** Information provided follows **

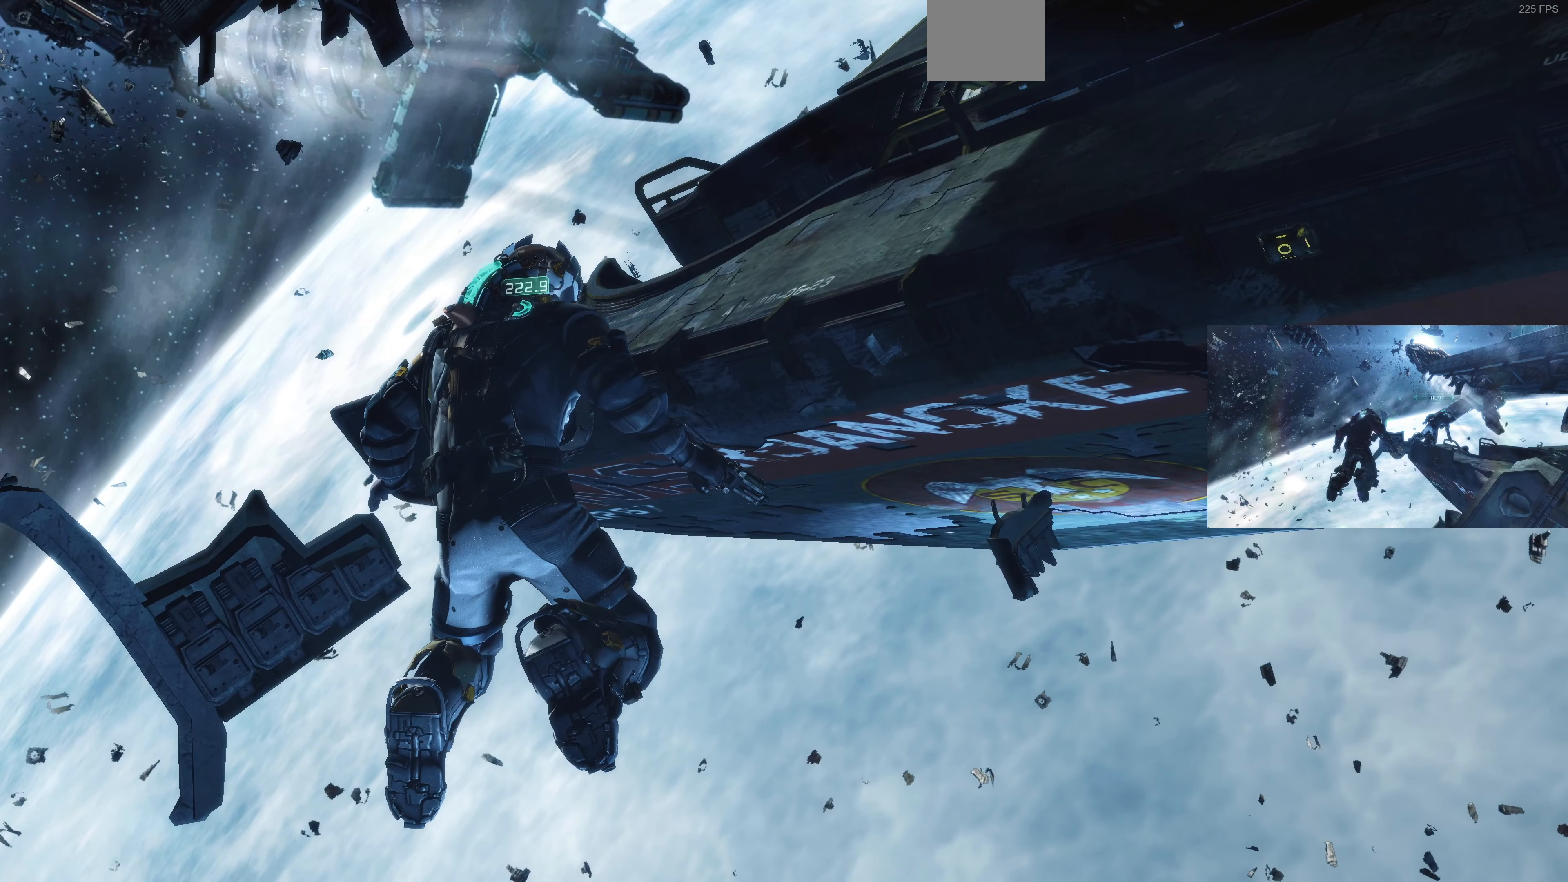
{"buttons": [], "left_stick": "up", "right_stick": "right", "events": [[33, "right_stick", "left"], [233, "right_stick", "center"], [400, "right_stick", "right"], [433, "left_stick", "up"]]}
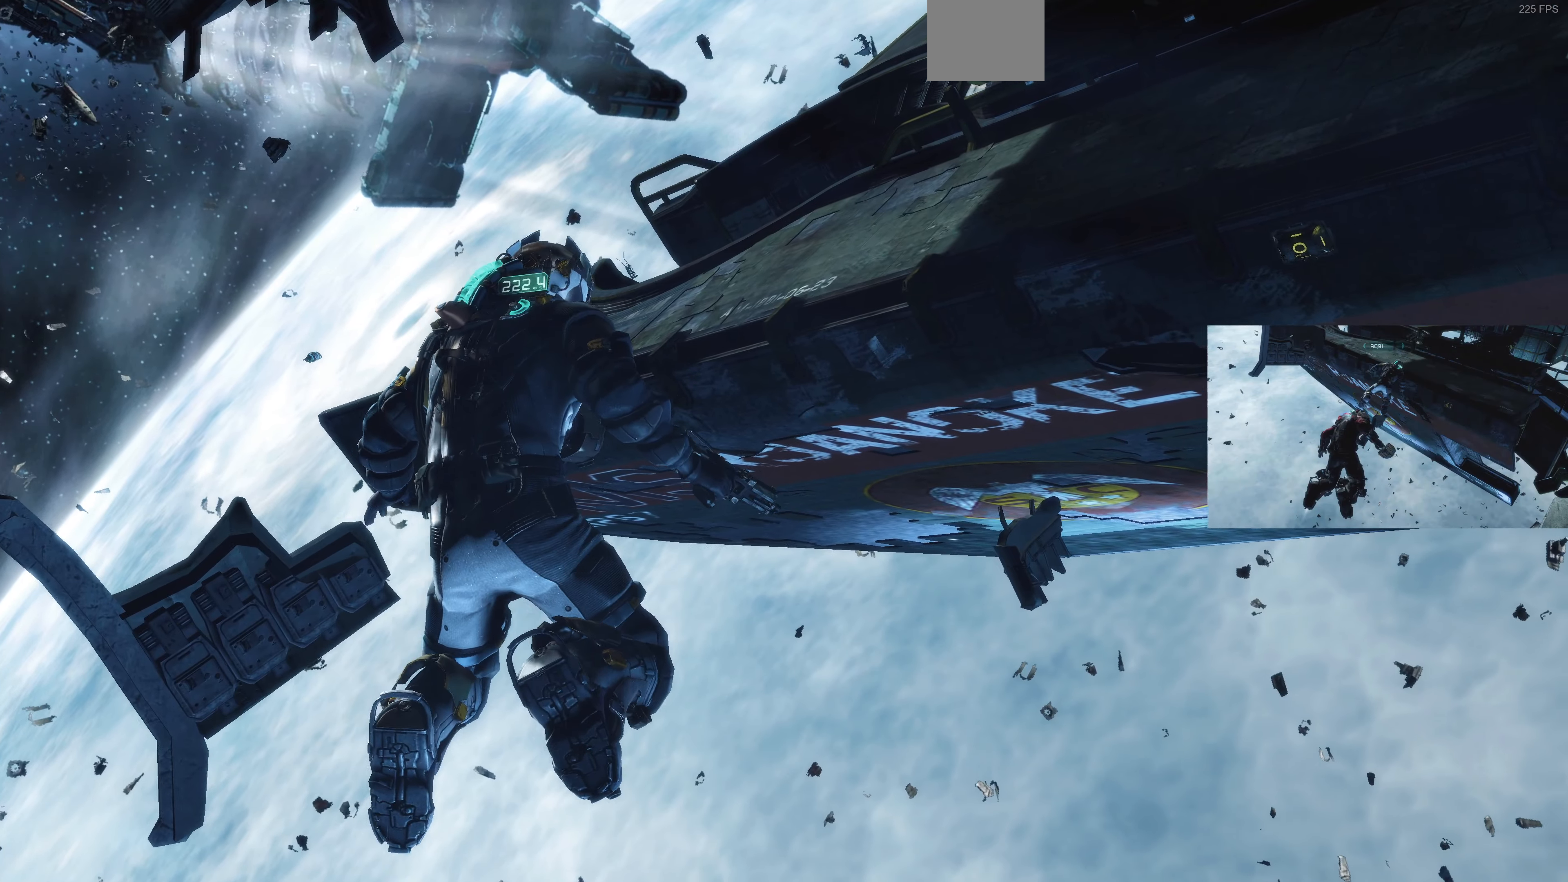
{"buttons": ["L1"], "left_stick": "up", "right_stick": "right", "events": [[133, "right_stick", "down-right"], [366, "L1", "down"], [366, "right_stick", "right"]]}
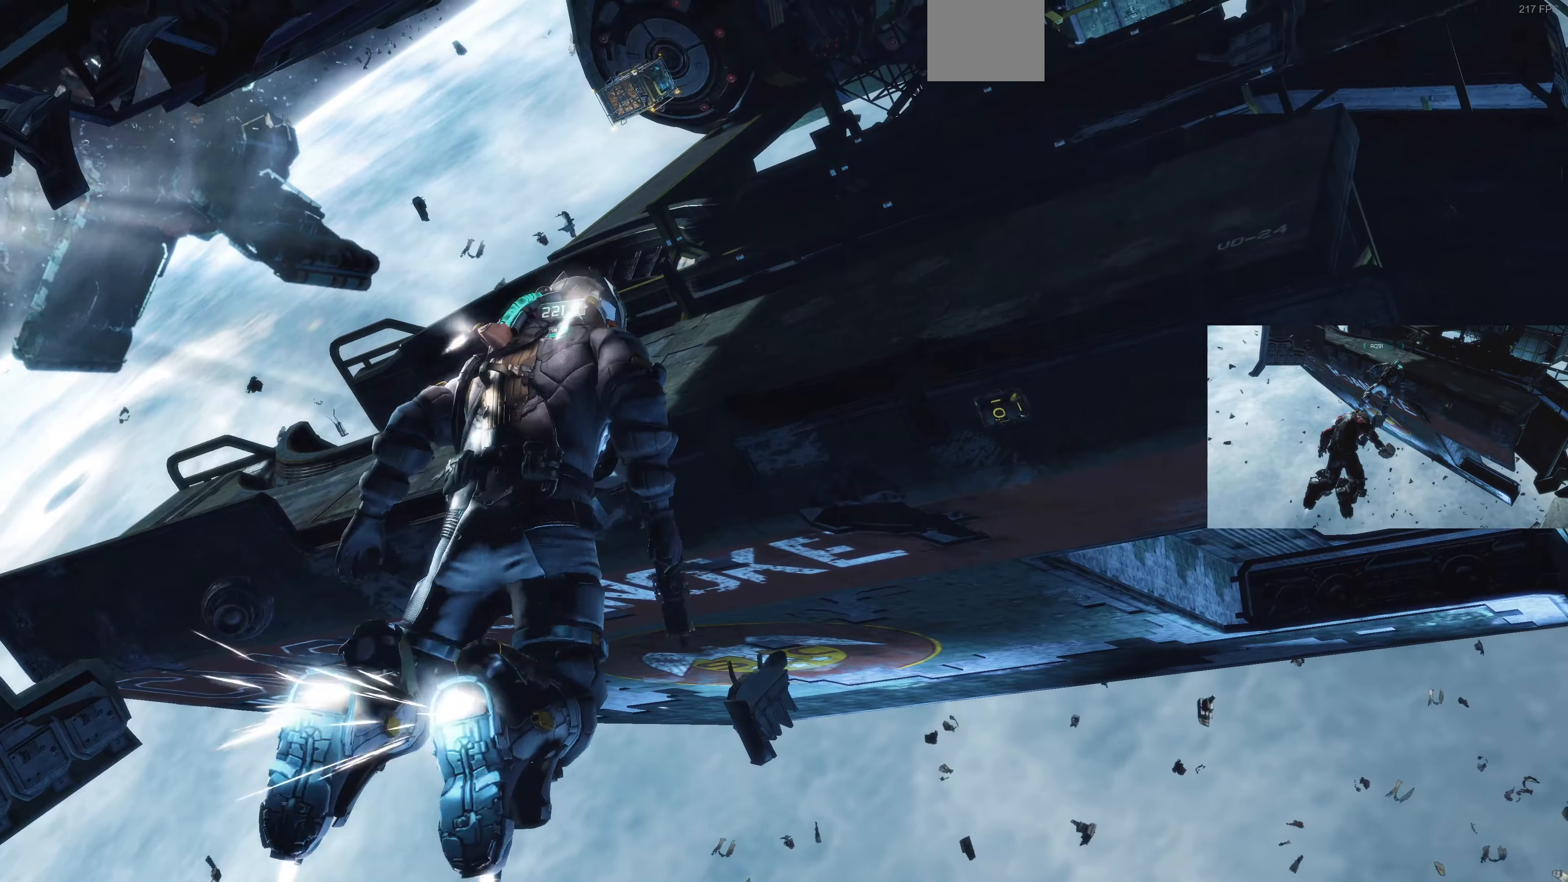
{"buttons": ["L1"], "left_stick": "up", "right_stick": "center", "events": [[300, "right_stick", "center"]]}
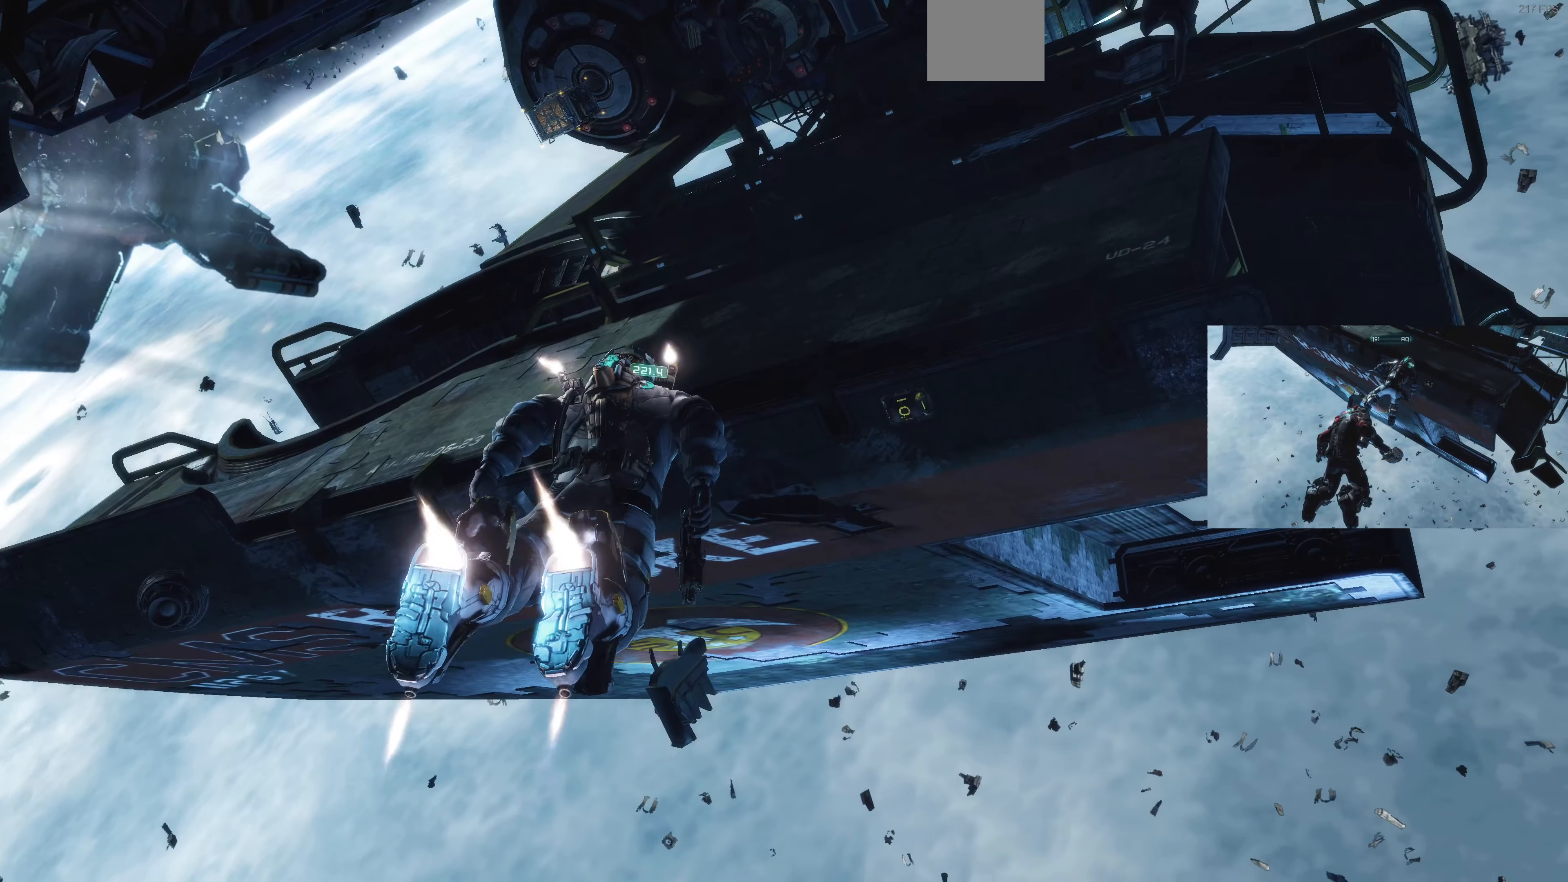
{"buttons": ["L1"], "left_stick": "up", "right_stick": "right", "events": [[366, "right_stick", "right"]]}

** End of Information provided **

__Problem requirements__. Copy out each line of the data that has the word "center" in it.

__Response area__.
{"buttons": [], "left_stick": "up", "right_stick": "right", "events": [[33, "right_stick", "left"], [233, "right_stick", "center"], [400, "right_stick", "right"], [433, "left_stick", "up"]]}
{"buttons": ["L1"], "left_stick": "up", "right_stick": "center", "events": [[300, "right_stick", "center"]]}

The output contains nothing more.